• [INSTRUCTIONS FOR THE TASK] Rewrite the lines from the line with "entomólogos estima que" to the line with "cada uno se" below. Substitute "ejemplar" for "insecto" and leave everything else unchanged.

• [RECORDS PROVIDED]
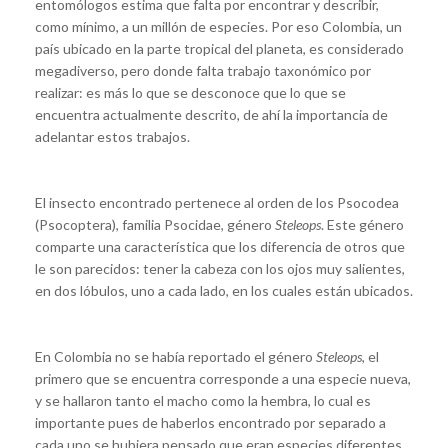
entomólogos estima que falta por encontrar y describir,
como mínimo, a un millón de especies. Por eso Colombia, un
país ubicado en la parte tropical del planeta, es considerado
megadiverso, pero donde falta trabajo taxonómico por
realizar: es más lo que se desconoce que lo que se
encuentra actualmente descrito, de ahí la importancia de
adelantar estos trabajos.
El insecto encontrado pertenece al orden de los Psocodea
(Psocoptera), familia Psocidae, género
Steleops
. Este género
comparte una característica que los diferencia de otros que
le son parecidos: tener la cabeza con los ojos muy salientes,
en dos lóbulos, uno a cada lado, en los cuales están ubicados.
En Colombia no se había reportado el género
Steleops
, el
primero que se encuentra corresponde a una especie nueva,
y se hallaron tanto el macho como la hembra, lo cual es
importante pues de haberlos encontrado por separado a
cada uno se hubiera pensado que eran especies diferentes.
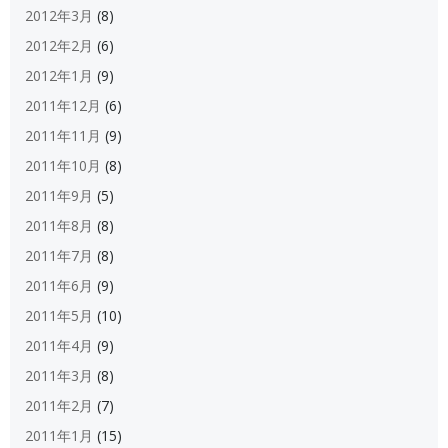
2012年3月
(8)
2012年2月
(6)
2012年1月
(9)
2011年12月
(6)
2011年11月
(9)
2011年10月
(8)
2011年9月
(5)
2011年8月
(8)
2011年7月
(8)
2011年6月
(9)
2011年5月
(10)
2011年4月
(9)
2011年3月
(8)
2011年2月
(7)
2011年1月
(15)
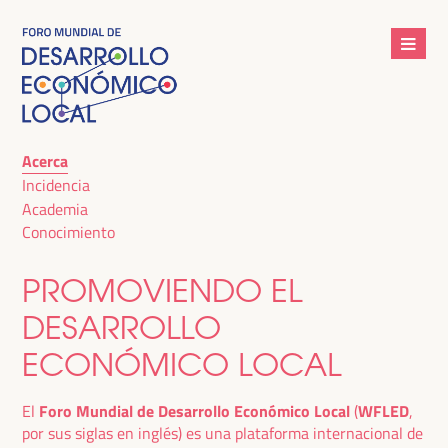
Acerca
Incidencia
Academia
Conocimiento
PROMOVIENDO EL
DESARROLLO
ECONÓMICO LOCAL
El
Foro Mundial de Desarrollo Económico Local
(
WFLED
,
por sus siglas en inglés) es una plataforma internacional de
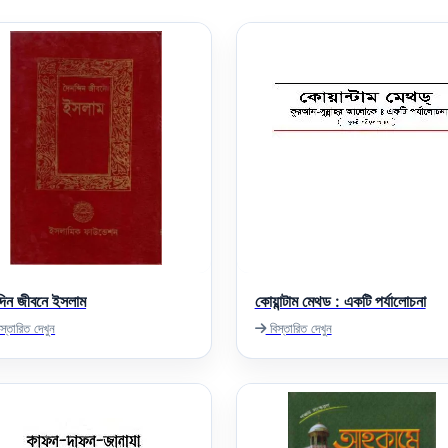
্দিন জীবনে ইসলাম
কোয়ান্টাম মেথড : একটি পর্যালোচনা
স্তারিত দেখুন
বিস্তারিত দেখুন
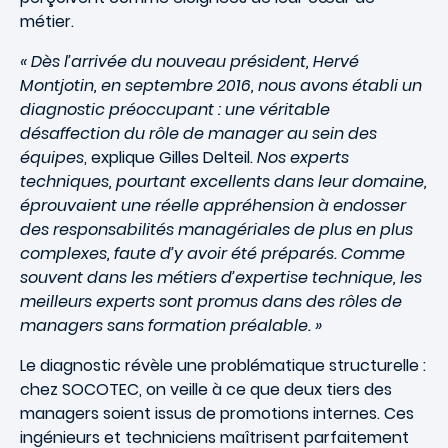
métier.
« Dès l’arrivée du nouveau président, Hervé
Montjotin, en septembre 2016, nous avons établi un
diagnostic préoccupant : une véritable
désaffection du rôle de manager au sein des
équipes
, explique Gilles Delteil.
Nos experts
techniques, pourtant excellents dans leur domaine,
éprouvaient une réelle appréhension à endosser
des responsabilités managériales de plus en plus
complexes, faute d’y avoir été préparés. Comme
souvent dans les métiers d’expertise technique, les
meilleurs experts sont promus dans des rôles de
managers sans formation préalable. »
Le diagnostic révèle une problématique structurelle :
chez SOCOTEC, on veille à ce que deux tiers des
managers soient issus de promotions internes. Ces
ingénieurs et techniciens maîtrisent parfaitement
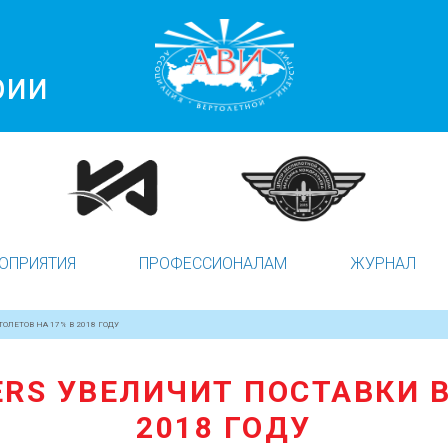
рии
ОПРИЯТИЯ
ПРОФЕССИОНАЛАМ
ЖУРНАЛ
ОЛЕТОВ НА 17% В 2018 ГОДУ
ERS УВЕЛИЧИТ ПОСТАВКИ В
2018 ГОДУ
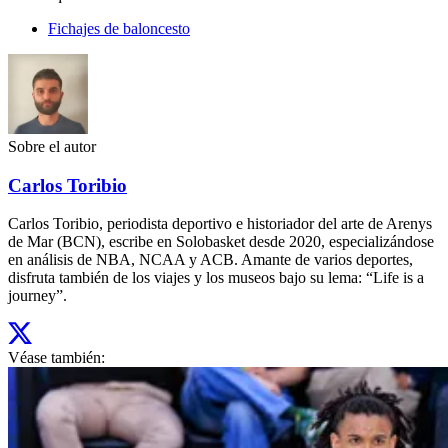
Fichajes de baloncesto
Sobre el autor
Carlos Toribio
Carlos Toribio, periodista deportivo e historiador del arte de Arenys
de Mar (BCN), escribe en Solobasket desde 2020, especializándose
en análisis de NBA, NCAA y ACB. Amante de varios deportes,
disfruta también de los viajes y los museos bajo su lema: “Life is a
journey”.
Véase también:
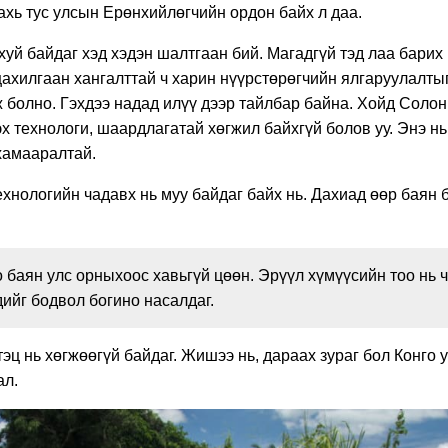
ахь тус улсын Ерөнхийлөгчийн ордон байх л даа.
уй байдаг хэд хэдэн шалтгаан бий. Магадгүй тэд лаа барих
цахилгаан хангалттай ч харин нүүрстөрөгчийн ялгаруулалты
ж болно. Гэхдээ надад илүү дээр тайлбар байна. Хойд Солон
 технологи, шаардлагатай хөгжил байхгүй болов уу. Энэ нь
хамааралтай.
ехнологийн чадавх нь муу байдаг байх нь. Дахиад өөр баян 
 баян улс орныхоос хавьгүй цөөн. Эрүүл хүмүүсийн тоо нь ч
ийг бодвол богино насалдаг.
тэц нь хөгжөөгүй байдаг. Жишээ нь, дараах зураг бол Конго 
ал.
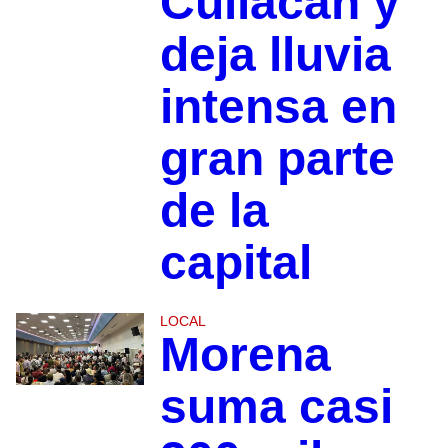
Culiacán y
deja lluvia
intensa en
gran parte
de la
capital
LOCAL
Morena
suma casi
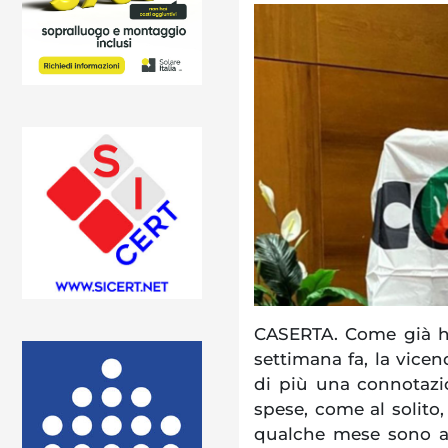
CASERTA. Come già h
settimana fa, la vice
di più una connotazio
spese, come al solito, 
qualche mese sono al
...
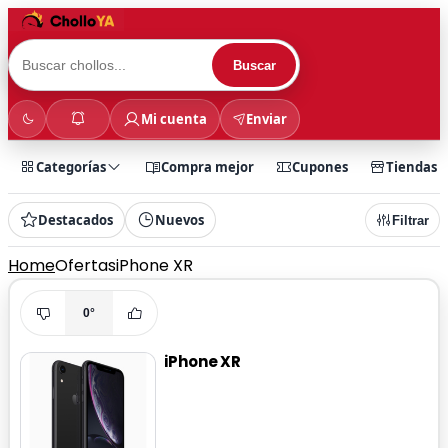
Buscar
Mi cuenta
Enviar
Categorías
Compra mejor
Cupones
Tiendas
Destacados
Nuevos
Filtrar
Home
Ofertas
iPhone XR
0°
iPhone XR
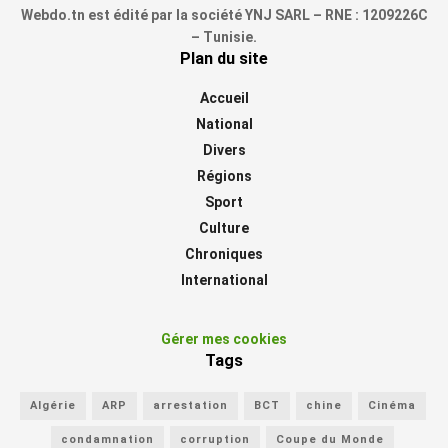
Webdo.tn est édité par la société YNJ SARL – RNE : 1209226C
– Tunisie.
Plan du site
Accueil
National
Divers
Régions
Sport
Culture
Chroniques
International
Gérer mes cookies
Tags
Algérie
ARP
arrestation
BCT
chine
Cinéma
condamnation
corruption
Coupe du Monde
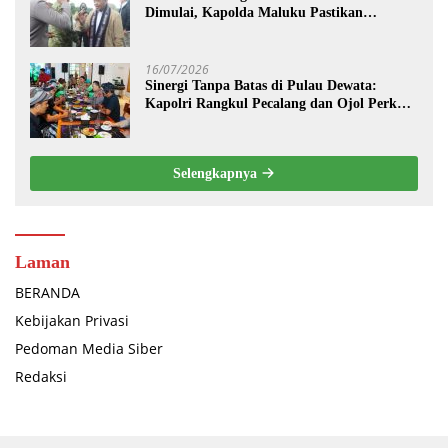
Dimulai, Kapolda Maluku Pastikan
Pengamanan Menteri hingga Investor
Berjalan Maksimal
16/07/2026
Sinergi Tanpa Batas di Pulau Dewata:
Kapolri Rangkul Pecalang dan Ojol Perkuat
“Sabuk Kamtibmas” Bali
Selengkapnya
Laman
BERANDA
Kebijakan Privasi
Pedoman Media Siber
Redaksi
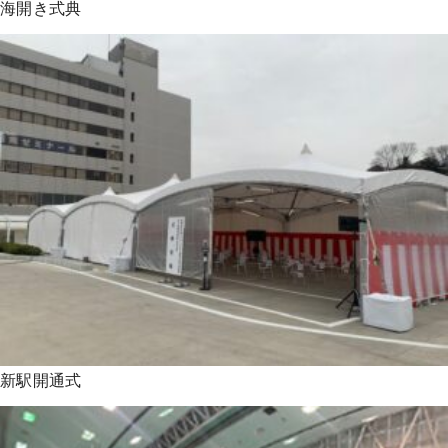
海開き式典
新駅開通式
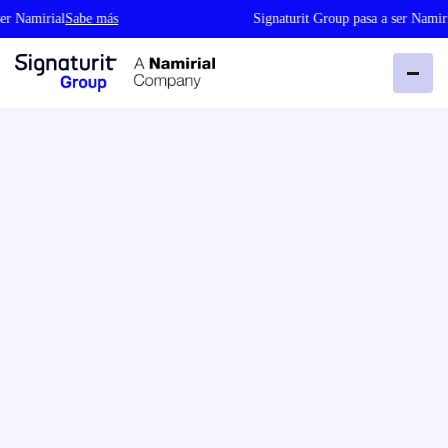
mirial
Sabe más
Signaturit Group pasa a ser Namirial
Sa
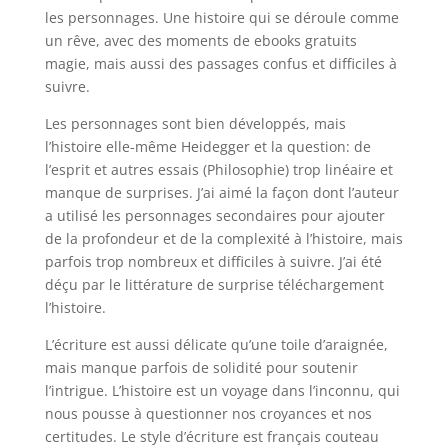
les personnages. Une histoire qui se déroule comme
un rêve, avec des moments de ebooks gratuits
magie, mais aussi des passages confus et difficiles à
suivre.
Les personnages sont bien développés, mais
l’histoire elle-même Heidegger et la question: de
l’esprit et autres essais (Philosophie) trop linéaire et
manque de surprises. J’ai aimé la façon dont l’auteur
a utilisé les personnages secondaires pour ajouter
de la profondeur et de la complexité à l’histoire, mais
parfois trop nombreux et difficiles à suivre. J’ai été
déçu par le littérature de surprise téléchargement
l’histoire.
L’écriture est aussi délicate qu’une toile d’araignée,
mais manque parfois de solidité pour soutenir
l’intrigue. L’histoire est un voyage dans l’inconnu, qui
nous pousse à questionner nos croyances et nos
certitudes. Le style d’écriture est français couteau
---
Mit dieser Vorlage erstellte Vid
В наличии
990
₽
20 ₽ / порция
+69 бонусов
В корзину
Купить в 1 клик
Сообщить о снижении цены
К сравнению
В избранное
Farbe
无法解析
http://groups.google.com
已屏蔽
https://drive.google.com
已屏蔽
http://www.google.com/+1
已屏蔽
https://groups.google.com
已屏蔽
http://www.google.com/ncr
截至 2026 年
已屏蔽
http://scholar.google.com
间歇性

• [WRITTEN RESPONSE]
entomólogos estima que falta por encontrar y describir,
como mínimo, a un millón de especies. Por eso Colombia, un
país ubicado en la parte tropical del planeta, es considerado
megadiverso, pero donde falta trabajo taxonómico por
realizar: es más lo que se desconoce que lo que se
encuentra actualmente descrito, de ahí la importancia de
adelantar estos trabajos.
El ejemplar encontrado pertenece al orden de los Psocodea
(Psocoptera), familia Psocidae, género
Steleops
. Este género
comparte una característica que los diferencia de otros que
le son parecidos: tener la cabeza con los ojos muy salientes,
en dos lóbulos, uno a cada lado, en los cuales están ubicados.
En Colombia no se había reportado el género
Steleops
, el
primero que se encuentra corresponde a una especie nueva,
y se hallaron tanto el macho como la hembra, lo cual es
importante pues de haberlos encontrado por separado a
cada uno se hubiera pensado que eran especies diferentes.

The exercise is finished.